Url Discovery

Our Url Discovery API discovers URLs from any domain. Find and filter thousands of URLs in seconds and optionally validate them all in one request—perfect for content audits, competitor analysis, and bulk data collection.

What is Url Discovery?

Url Discovery finds URLs from a domain without scraping them. Choose how you want to discover URLs: from sitemaps, Common Crawl archive, or by actively crawling the site.

Returns URLs only — no content is scraped. Use this when you just need the URLs. View “Domain Crawling” Tab for domain scraping.

Discovery Methods

Choose one or more discovery sources:

Source Description
sitemap Fast and structured. Automatically discovers sitemaps from common locations, robots.txt, and sitemap indexes.
commoncrawl Historical archive with billions of URLs. Great for finding pages not in sitemaps.
crawl Actively browse the site by following links. Discovers pages dynamically.

You can use one source or combine multiple sources for maximum coverage.

Parameters Overview

Parameter Type Required Description
domain string Yes Domain to discover (e.g., “example.com”)
sources array No Sources to use: ["sitemap"], ["commoncrawl"], ["crawl"], or combinations. Default: ["sitemap", "commoncrawl"]
max_urls integer Yes Maximum URLs to discover (1-10,000)
check_if_live boolean No Validate URLs with HEAD checks. Default: true
url_pattern string No Regex pattern to filter discovered URLs
depth integer No Crawl depth when using crawl source.
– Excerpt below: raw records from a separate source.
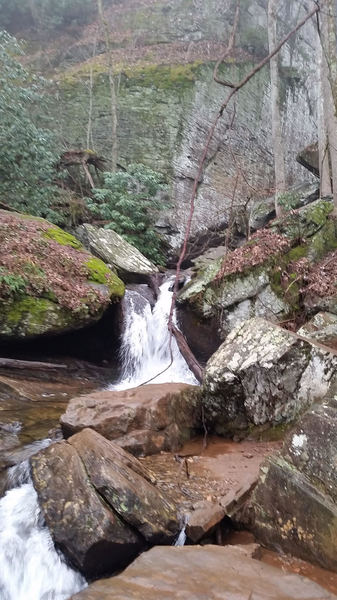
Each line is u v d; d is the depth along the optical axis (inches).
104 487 135.5
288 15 766.5
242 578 105.7
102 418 187.2
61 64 780.0
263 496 136.3
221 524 138.9
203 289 334.3
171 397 204.2
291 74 719.1
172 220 533.6
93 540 126.1
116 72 666.2
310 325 282.0
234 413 202.8
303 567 121.5
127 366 334.0
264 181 597.0
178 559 112.8
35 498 151.1
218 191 561.3
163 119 623.8
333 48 306.2
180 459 179.5
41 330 283.6
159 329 353.1
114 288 323.0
Default: 1
async boolean No Process in background and return task ID. Default: false

Pricing

Operation Cost
Sitemap discovery 2 credits
Common Crawl discovery 2 credits
Crawl source Scraper’s rates apply
URL validation (per URL) 0.5 credits

Examples:

  • Discover 100 URLs from sitemap + validate = 2 + (100 × 0.5) = 52 credits
  • Discover 500 URLs from both sources + validate = 4 + (500 × 0.5) = 254 credits
  • Discover 1000 URLs, no validation = 2-4 credits
ℹ️
Smart Refunds: If fewer URLs are discovered than your max_urls limit, you’re only charged for actual validation performed.

Quick Start

Discover URLs from a domain:

curl -X POST "https://scrape.evomi.com/api/v1/scraper/map" \
  -H "x-api-key: YOUR_API_KEY" \
  -H "Content-Type: application/json" \
  -d '{
    "domain": "example.com",
    "max_urls": 100
  }'

Response:

{
  "success": true,
  "domain": "example.com",
  "discovered_count": 87,
  "results": [
    {
      "url": "https://example.com/",
      "source": "sitemap"
    },
    {
      "url": "https://example.com/about",
      "source": "sitemap"
    }
  ],
  "credits_used": 45.5,
  "credits_remaining": 954.5
}

Filter with URL Patterns

Use regex to find specific URLs:

curl -X POST "https://scrape.evomi.com/api/v1/scraper/map" \
  -H "x-api-key: YOUR_API_KEY" \
  -H "Content-Type: application/json" \
  -d '{
    "domain": "example.com",
    "sources": ["sitemap"],
    "url_pattern": "/blog/.*",
    "max_urls": 50
  }'

Use Specific Sources

Sitemap only:

curl -X POST "https://scrape.evomi.com/api/v1/scraper/map" \
  -H "x-api-key: YOUR_API_KEY" \
  -H "Content-Type: application/json" \
  -d '{
    "domain": "example.com",
    "sources": ["sitemap"],
    "max_urls": 100
  }'

Common Crawl only:

curl -X POST "https://scrape.evomi.com/api/v1/scraper/map" \
  -H "x-api-key: YOUR_API_KEY" \
  -H "Content-Type: application/json" \
  -d '{
    "domain": "example.com",
    "sources": ["commoncrawl"],
    "max_urls": 100
  }'

Active crawl:

curl -X POST "https://scrape.evomi.com/api/v1/scraper/map" \
  -H "x-api-key: YOUR_API_KEY" \
  -H "Content-Type: application/json" \
  -d '{
    "domain": "example.com",
    "sources": ["crawl"],
    "depth": 2,
    "max_urls": 100
  }'

Async Mode

For large discoveries, use async mode:

curl -X POST "https://scrape.evomi.com/api/v1/scraper/map" \
  -H "x-api-key: YOUR_API_KEY" \
  -H "Content-Type: application/json" \
  -d '{
    "domain": "example.com",
    "max_urls": 5000,
    "async": true
  }'

Response (202 Accepted):

{
  "success": true,
  "task_id": "550e8400-e29b-41d4-a716-446655440000",
  "status": "processing",
  "message": "Map task submitted for background processing",
  "check_url": "/api/v1/scraper/map/tasks/550e8400-e29b-41d4-a716-446655440000"
}

Check status:

curl "https://scrape.evomi.com/api/v1/scraper/map/tasks/550e8400-e29b-41d4-a716-446655440000" \
  -H "x-api-key: YOUR_API_KEY"

Common Use Cases

Content Audits Discover all pages on your site to ensure completeness or check for broken links.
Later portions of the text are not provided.